People say they’ll pay nothing, but in reality they pay, almost always with cash.

As Humaginarium develops a pitch to investors, a pre-money valuation, a robust business model, a commercialization plan, even our first working prototype, we’re struggling to answer the thorniest question: What should we charge?

It’s about more than dollars & cents price. It’s also about intrinsic worth, comparable value, fit with lifestyle, emotional appeal, unique affordances, and practical utility. These facets turn price into kaleidoscopic chimeras: none is fixed, each part depends on the others for reckoning, and all lead to the frightening concept of “free.”

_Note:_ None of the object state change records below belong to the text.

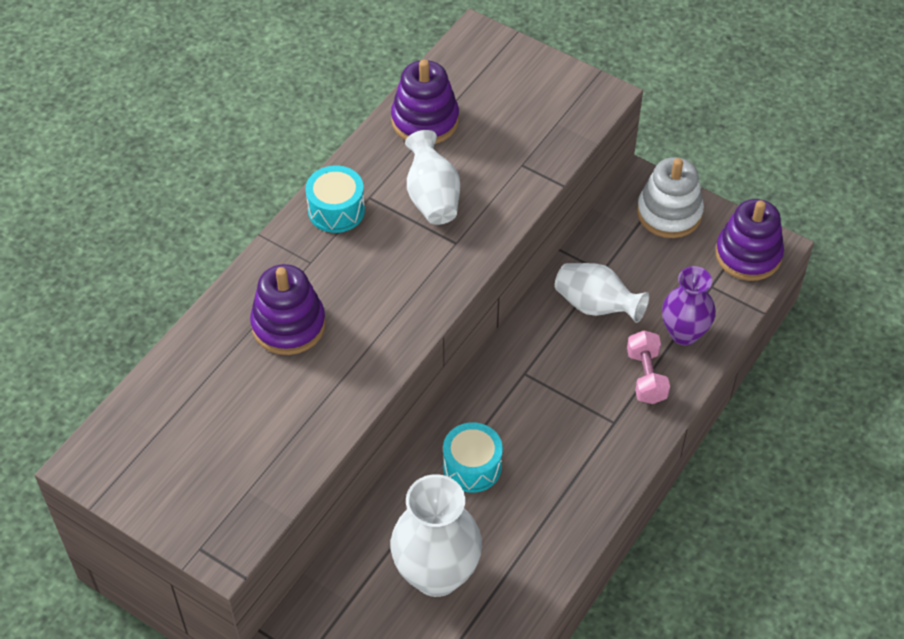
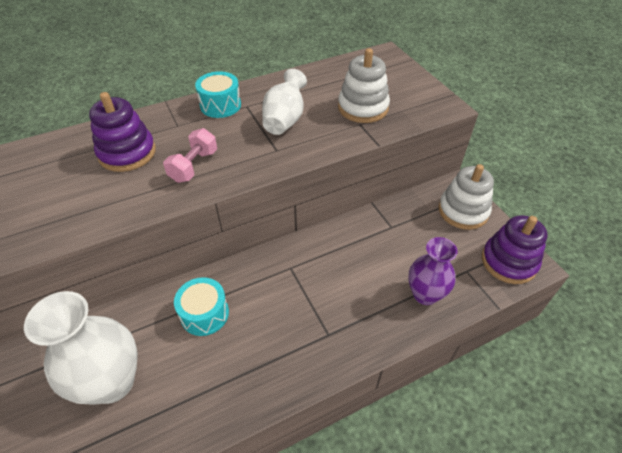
camera: 30 degrees right, 5 degrees down
purple stacking toy [391,59,459,144] -> none
white vase [555,263,649,323] -> none
pink dumbbell [627,331,670,404] -> pink dumbbell moved to [163,128,217,183]
none -> white stacking toy [338,48,390,123]

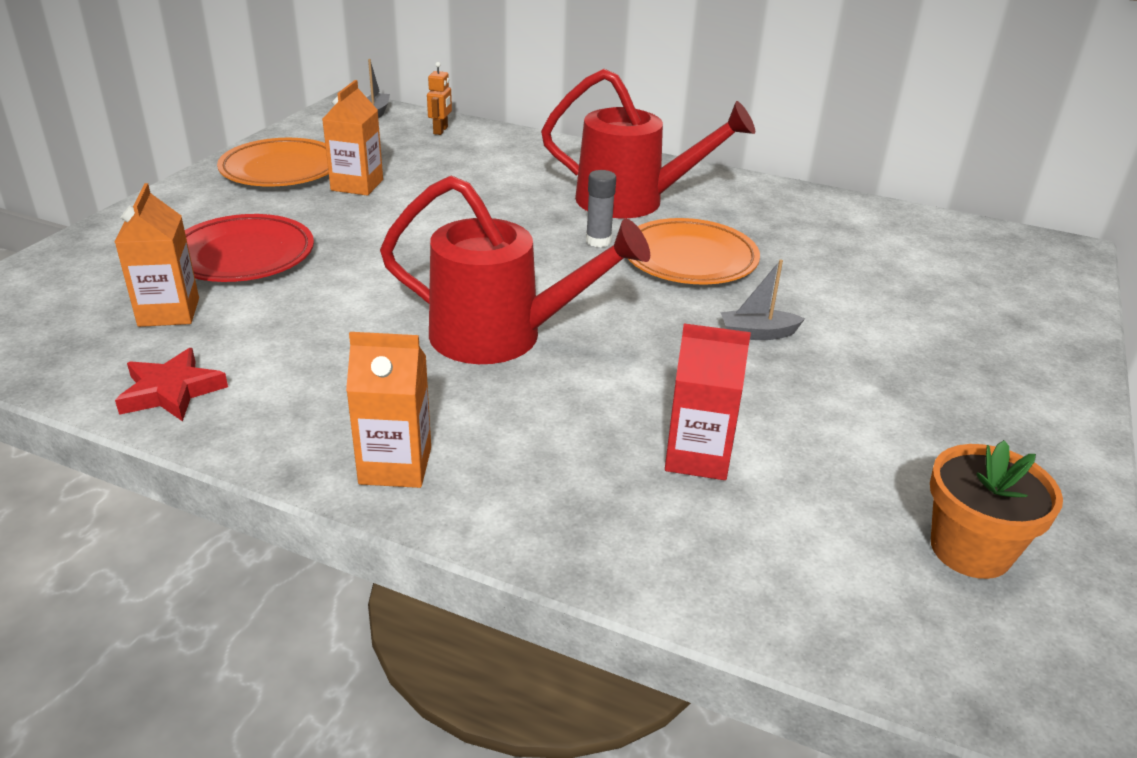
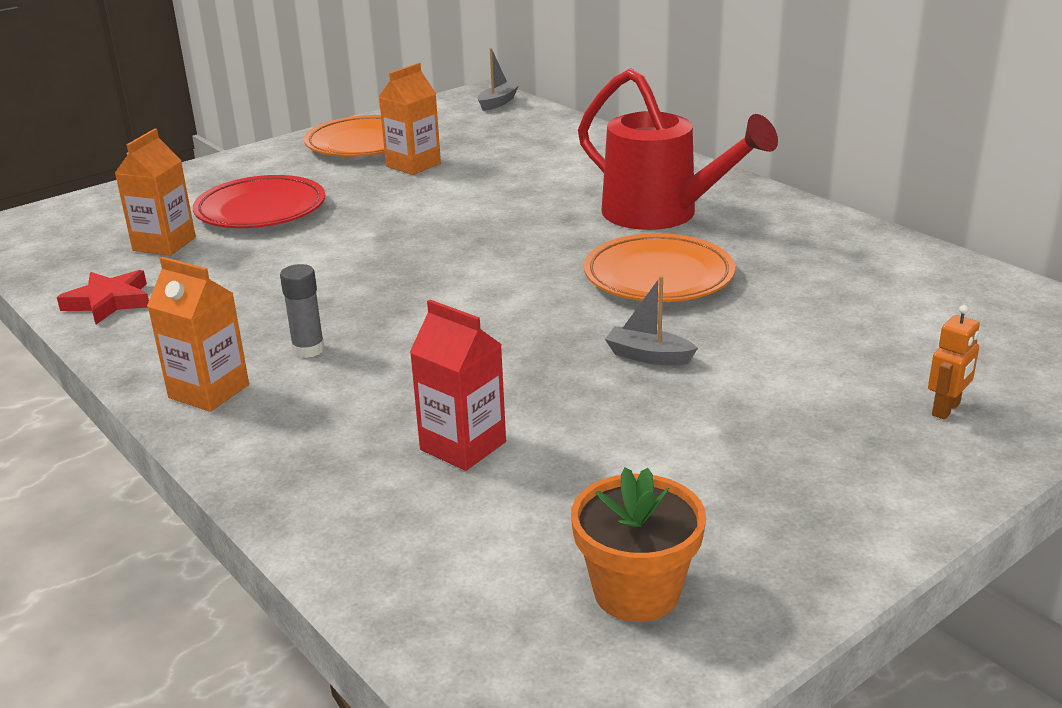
camera: 30 degrees right, 5 degrees down
red watering can [380,175,650,364] -> none
orange robot [427,62,452,135] -> orange robot moved to [928,305,980,420]
grey glue stick [586,170,616,247] -> grey glue stick moved to [280,264,325,358]

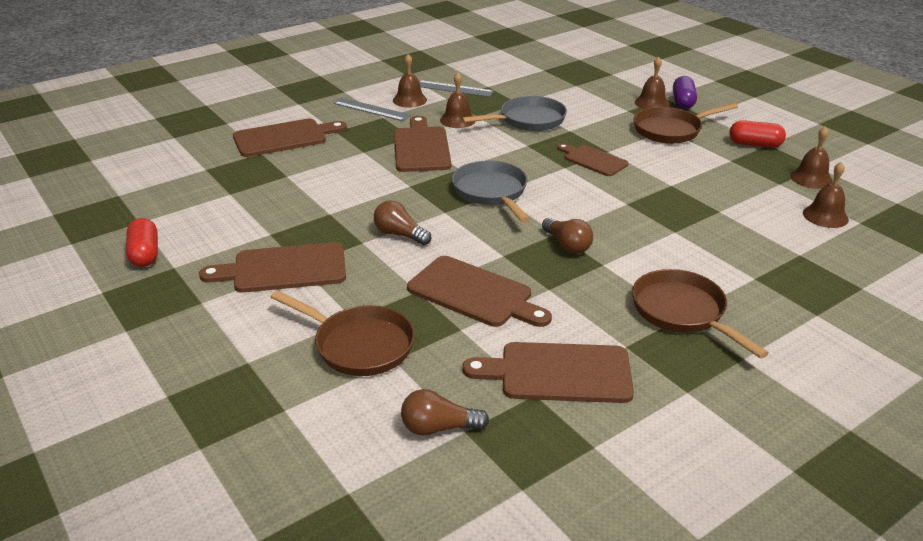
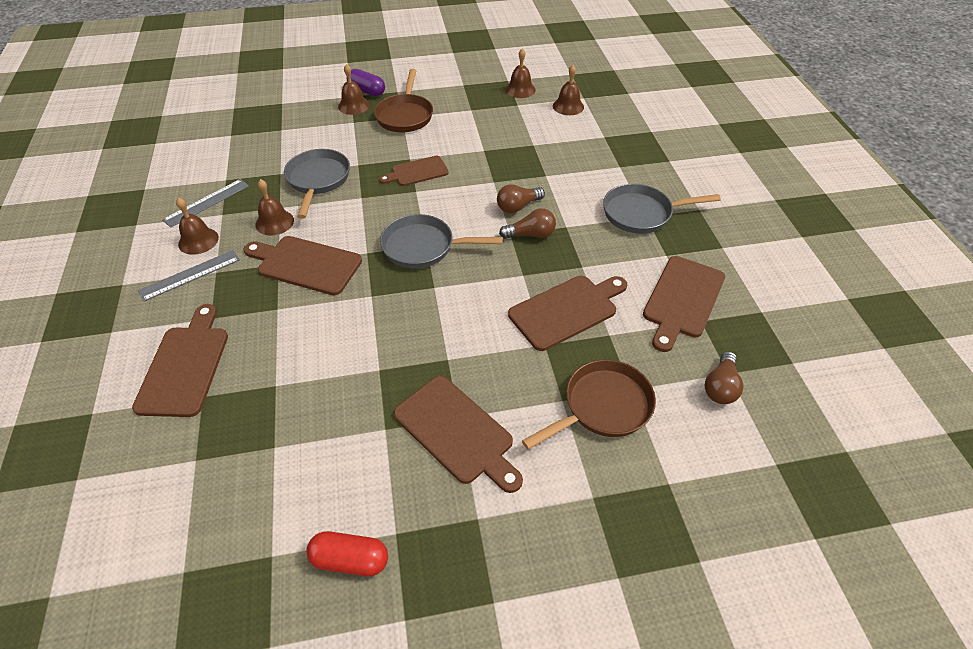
camera: 65 degrees left, 15 degrees up
brown cutting board [199,242,346,293] -> brown cutting board turned 60 degrees counterclockwise [394,376,523,493]
brown light bulb [374,200,431,245] -> brown light bulb moved to [497,184,545,213]
brown pan [632,269,769,359] -> grey pan [603,184,721,234]
red capsule [729,120,786,148] -> none

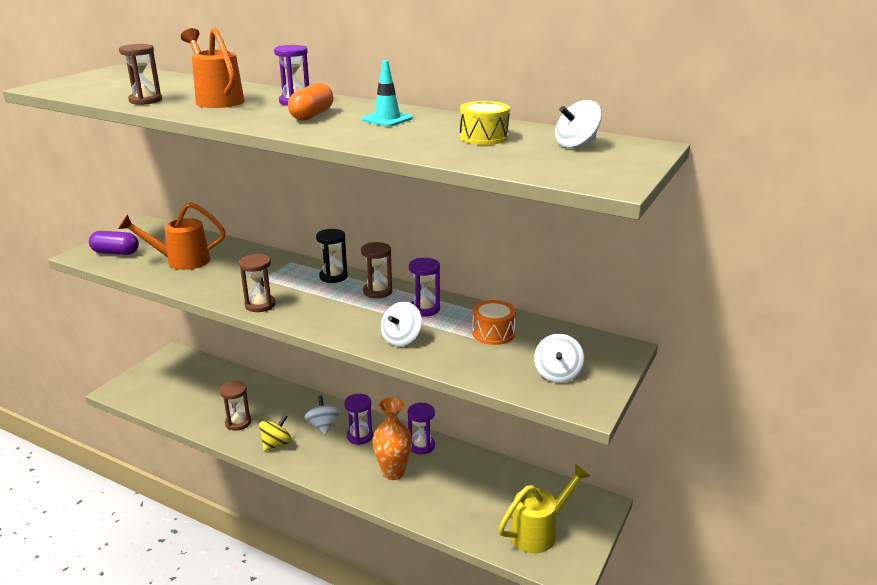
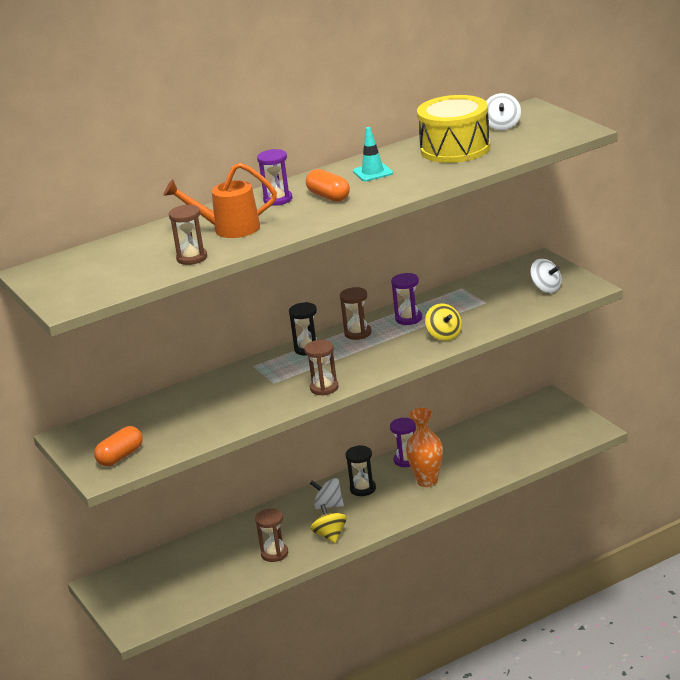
camera: 55 degrees left, 0 degrees up
purple capsule [89,231,139,255] -> orange capsule [94,426,143,466]
orange watering can [118,202,225,270] -> none
purple hourglass [344,394,373,445] -> black hourglass [345,445,376,496]
white spinning top [381,302,422,346] -> yellow spinning top [425,303,462,341]
yellow drum [460,101,510,145] -> yellow drum [417,95,491,163], size x1.87
orange drum [472,300,516,345] -> none
yellow watering can [498,464,590,553] -> none

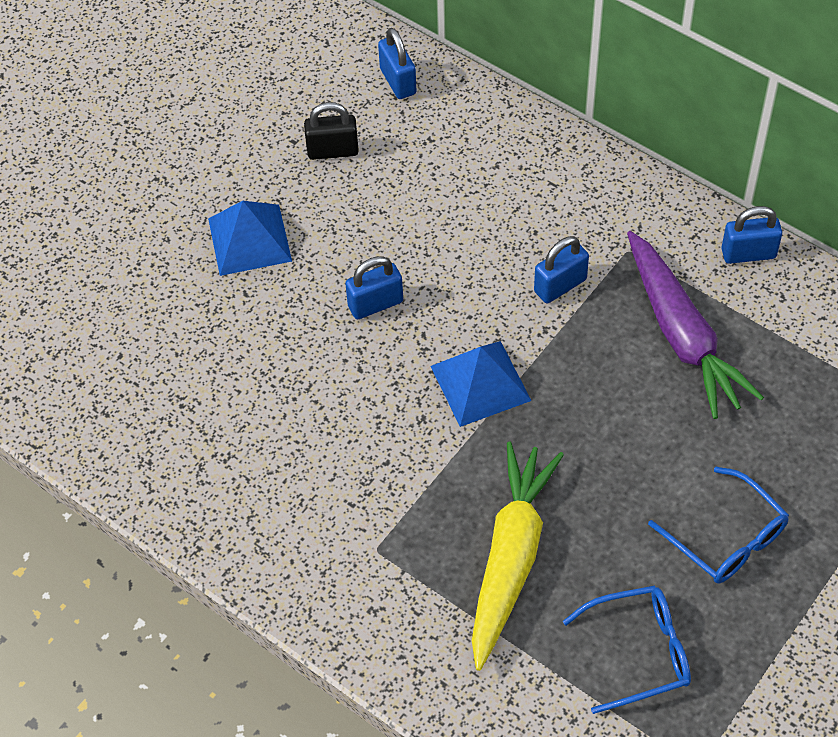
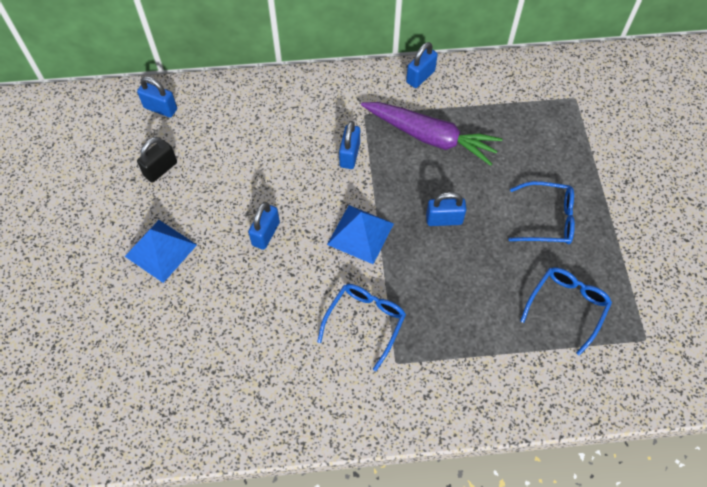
camera: 45 degrees left, 5 degrees up
yellow carrot [472,442,564,671] -> none
none -> blue glasses [317,284,406,371]
none -> blue padlock [426,192,466,226]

Free of charge is frightening because we can’t make Humaginarium for free. If we give it away, we’ll need other ways to pay for it. The obvious way in the digital “freeconomy” is advertising. That’s of little use to a startup because advertisers require a mass audience that takes years to grow; and because advertising tends to undermine the credibility of mission.

Let’s not forget that our products develop insight and skills related to health. Can they do that honestly if we’re hawking snake oil in the margins? That’s what I asked when I learned the business model of Outcome Health, Chicago’s first unicorn. Don’t get me started.

Ask anybody what they would pay for Humaginarium and the answer will likely be “nothing.” Even if they like it, appreciate its benefits, recommend it to others, want to play it endlessly, they’ll still say they want it for free. Accordingly we should charge customers nothing and make money in other ways, like selling user data or product placements.

Yet there’s another view of economic reality. Consider:

  • Humaginarium makes entertainment. Consumers pay for entertainment. Try streaming from Netflix for free and see what happens.
  • Humaginarium makes education. Consumers pay for learning. Try enrolling in the School of the Art Institute of Chicago for free and see what happens.
  • Humaginarium makes therapy. Consumers pay for counseling. Try joining LA Fitness or Weight Watchers for free and see what happens.

Here lies the conundrum. People say they’ll pay nothing for things they need and enjoy, but in reality they pay, almost always with cash. When they don’t pay they wind up with sketchy customer experience. Facebook shows how that business model works.

Humaginarium is not sure how our thorny question will be answered. We’re working on it. The final answer may lie less in what we charge, and more in how we deliver.